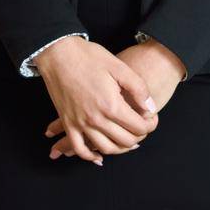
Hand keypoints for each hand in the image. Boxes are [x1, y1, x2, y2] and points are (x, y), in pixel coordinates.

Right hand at [32, 35, 157, 163]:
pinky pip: (80, 148)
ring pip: (106, 148)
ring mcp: (80, 123)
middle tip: (143, 126)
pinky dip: (91, 156)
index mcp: (111, 105)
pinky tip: (100, 155)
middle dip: (139, 136)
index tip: (152, 117)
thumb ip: (138, 89)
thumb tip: (150, 108)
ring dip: (121, 149)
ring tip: (128, 139)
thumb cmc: (88, 56)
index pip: (138, 127)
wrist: (58, 53)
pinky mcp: (68, 123)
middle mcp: (96, 119)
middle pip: (125, 141)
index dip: (150, 124)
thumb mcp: (119, 67)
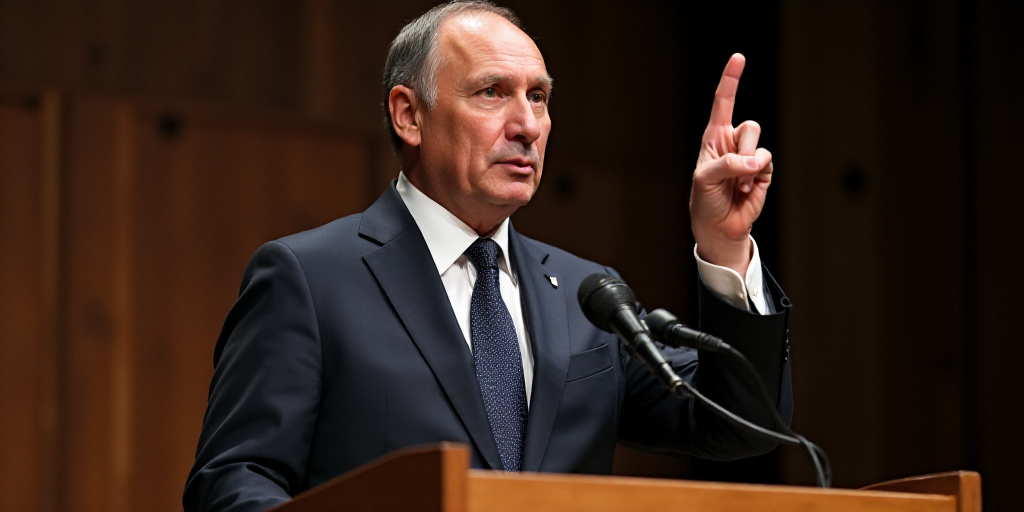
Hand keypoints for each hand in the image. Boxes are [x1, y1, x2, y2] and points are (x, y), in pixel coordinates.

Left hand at [690, 53, 772, 275]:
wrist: (718, 226)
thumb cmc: (704, 200)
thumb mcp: (704, 179)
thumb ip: (726, 165)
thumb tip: (755, 161)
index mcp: (713, 138)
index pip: (723, 103)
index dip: (731, 80)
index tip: (738, 58)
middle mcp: (733, 143)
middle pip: (750, 126)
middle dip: (744, 146)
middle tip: (734, 167)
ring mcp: (750, 157)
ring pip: (759, 143)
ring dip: (748, 164)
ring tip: (737, 183)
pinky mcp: (763, 172)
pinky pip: (767, 161)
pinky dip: (756, 174)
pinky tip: (745, 189)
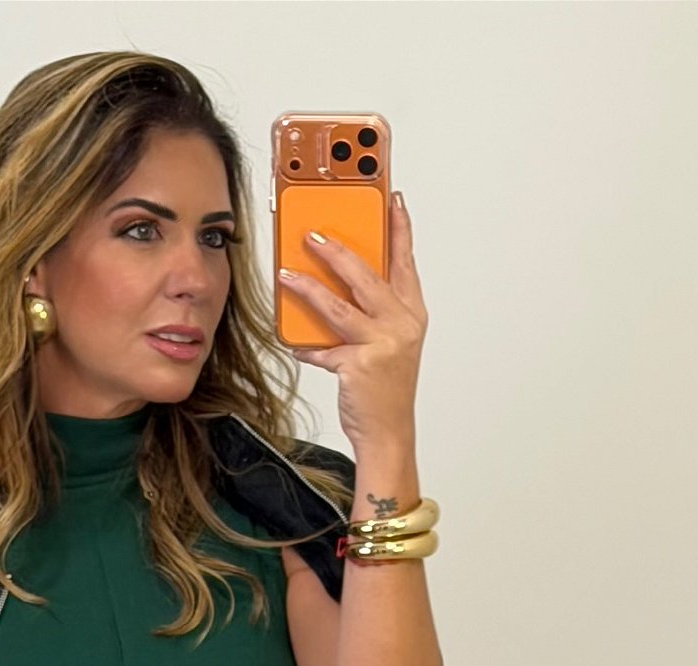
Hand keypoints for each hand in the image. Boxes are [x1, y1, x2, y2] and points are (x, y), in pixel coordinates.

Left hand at [276, 191, 426, 447]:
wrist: (388, 433)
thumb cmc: (386, 389)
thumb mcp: (388, 344)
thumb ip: (370, 313)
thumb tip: (336, 286)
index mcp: (411, 314)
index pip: (404, 261)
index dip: (398, 229)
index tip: (391, 200)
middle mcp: (401, 325)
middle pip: (366, 276)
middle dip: (336, 252)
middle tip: (312, 235)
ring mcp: (382, 344)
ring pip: (338, 306)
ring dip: (308, 288)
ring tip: (286, 274)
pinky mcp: (359, 365)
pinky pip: (323, 349)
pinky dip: (306, 346)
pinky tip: (293, 342)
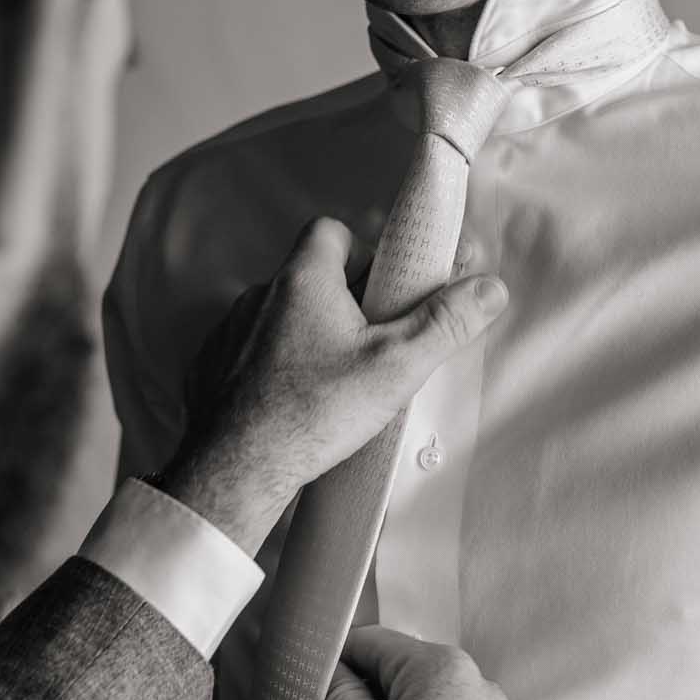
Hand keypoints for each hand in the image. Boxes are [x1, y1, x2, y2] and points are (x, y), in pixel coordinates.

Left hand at [160, 217, 507, 554]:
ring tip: (332, 378)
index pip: (330, 230)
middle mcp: (257, 297)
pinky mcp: (210, 369)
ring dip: (302, 334)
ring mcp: (228, 333)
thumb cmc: (315, 412)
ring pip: (274, 317)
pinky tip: (291, 401)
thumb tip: (489, 290)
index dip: (359, 250)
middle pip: (305, 276)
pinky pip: (245, 353)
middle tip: (368, 339)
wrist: (239, 469)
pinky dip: (269, 368)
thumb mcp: (397, 366)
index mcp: (303, 280)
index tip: (382, 284)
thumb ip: (445, 323)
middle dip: (338, 300)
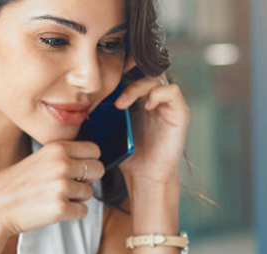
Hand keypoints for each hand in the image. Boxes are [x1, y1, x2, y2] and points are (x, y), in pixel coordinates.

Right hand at [0, 141, 103, 237]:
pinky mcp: (61, 208)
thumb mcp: (38, 159)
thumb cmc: (15, 185)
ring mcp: (62, 187)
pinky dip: (72, 214)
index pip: (94, 150)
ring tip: (53, 198)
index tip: (79, 169)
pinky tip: (53, 210)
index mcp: (56, 149)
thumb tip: (91, 162)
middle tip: (69, 186)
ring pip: (90, 193)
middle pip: (98, 169)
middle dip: (88, 179)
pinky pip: (83, 212)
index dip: (89, 161)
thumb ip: (63, 157)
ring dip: (76, 198)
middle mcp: (61, 165)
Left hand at [113, 68, 189, 185]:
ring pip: (157, 78)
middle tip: (116, 74)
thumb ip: (106, 109)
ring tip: (121, 103)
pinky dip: (158, 94)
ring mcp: (168, 105)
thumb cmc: (129, 155)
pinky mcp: (180, 113)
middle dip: (132, 67)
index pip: (136, 70)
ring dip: (137, 87)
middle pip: (147, 69)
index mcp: (140, 98)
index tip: (108, 67)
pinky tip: (146, 106)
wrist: (144, 177)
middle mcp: (156, 98)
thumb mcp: (112, 127)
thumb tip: (87, 94)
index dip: (125, 64)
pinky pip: (172, 91)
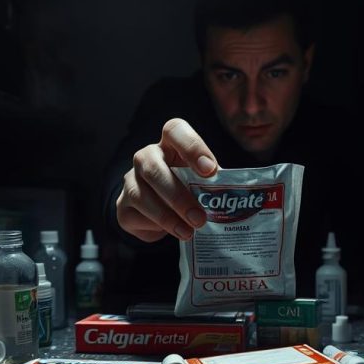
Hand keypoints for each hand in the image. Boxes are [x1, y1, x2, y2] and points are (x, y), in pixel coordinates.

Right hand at [116, 118, 217, 241]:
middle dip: (178, 195)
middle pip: (153, 167)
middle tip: (199, 217)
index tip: (209, 171)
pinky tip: (174, 233)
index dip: (192, 147)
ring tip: (189, 232)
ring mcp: (131, 181)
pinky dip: (157, 227)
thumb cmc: (188, 189)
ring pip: (141, 195)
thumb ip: (215, 185)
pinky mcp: (123, 207)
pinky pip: (136, 216)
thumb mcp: (203, 182)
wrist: (160, 212)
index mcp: (170, 144)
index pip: (174, 130)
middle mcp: (146, 157)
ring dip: (167, 216)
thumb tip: (240, 199)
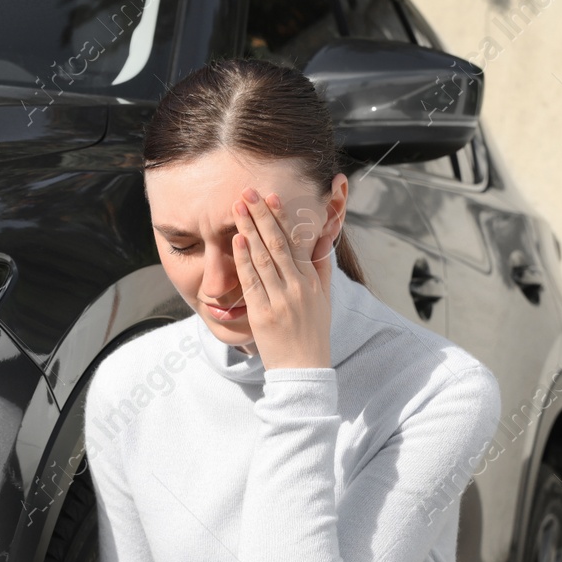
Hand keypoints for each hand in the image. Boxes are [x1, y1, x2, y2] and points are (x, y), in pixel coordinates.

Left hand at [232, 185, 334, 369]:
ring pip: (263, 257)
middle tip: (248, 192)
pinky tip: (237, 240)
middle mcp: (297, 286)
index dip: (281, 218)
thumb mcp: (324, 298)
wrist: (303, 370)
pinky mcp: (263, 314)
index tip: (271, 197)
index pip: (294, 242)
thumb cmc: (312, 334)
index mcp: (311, 281)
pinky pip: (252, 281)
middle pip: (277, 243)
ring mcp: (280, 299)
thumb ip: (322, 266)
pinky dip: (244, 259)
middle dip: (261, 215)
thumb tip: (322, 237)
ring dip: (249, 229)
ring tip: (238, 207)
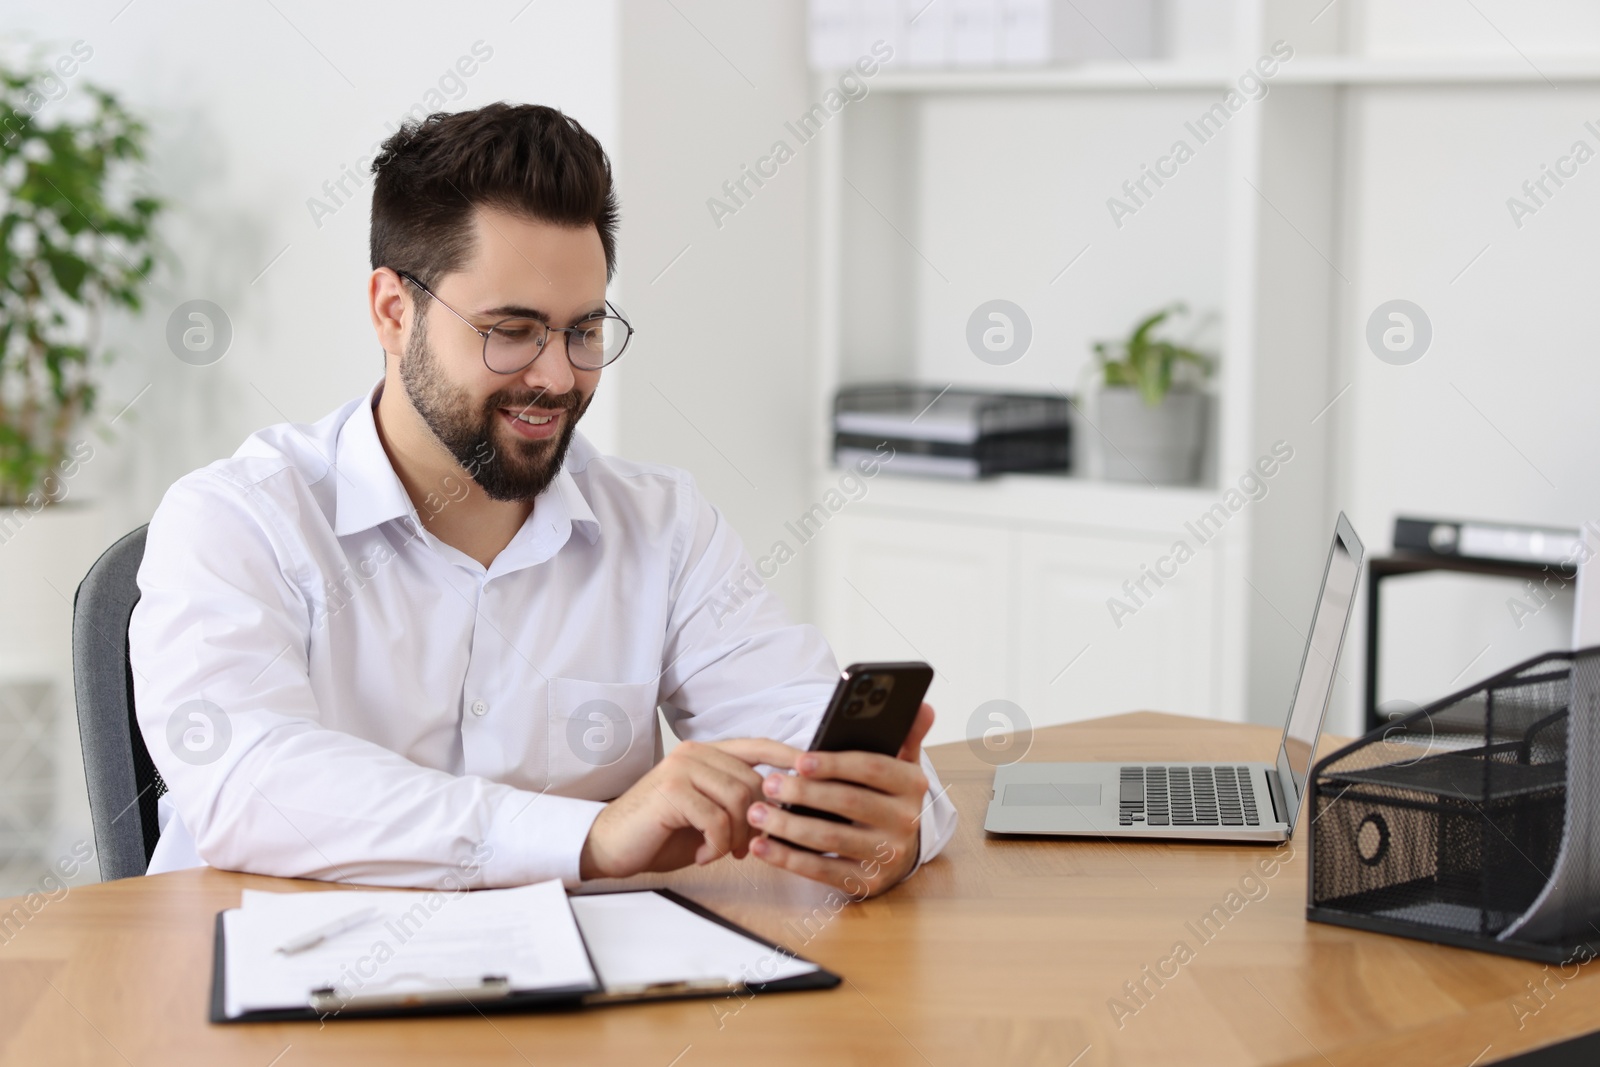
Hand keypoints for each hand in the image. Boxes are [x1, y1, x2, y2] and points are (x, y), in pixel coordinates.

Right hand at [579, 737, 799, 879]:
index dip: (789, 757)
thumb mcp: (707, 813)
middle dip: (757, 822)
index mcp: (705, 753)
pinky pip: (717, 821)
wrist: (610, 846)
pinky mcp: (671, 791)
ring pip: (739, 801)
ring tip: (719, 851)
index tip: (816, 772)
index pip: (758, 746)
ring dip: (736, 837)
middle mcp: (694, 753)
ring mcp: (682, 768)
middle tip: (742, 847)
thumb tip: (783, 808)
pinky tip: (701, 854)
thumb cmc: (660, 833)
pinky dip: (716, 846)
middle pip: (754, 782)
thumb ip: (737, 802)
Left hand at [746, 702, 934, 897]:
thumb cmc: (887, 799)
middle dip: (804, 792)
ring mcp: (886, 855)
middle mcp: (905, 822)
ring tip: (756, 812)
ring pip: (831, 838)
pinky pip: (822, 870)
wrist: (899, 852)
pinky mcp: (866, 883)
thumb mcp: (901, 766)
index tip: (799, 760)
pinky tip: (762, 845)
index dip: (834, 764)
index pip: (872, 768)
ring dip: (788, 826)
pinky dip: (788, 858)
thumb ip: (906, 734)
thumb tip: (922, 706)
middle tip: (768, 783)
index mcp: (911, 786)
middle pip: (848, 802)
- - -
== Activity ==
Check each line of the entries above, and show every one holding the word "Right".

== Expected output ==
Right hand at [32, 35, 157, 163]:
Right hand at [0, 141, 103, 237]:
Right hand at [116, 118, 217, 241]:
Right hand at [579, 737, 799, 879]:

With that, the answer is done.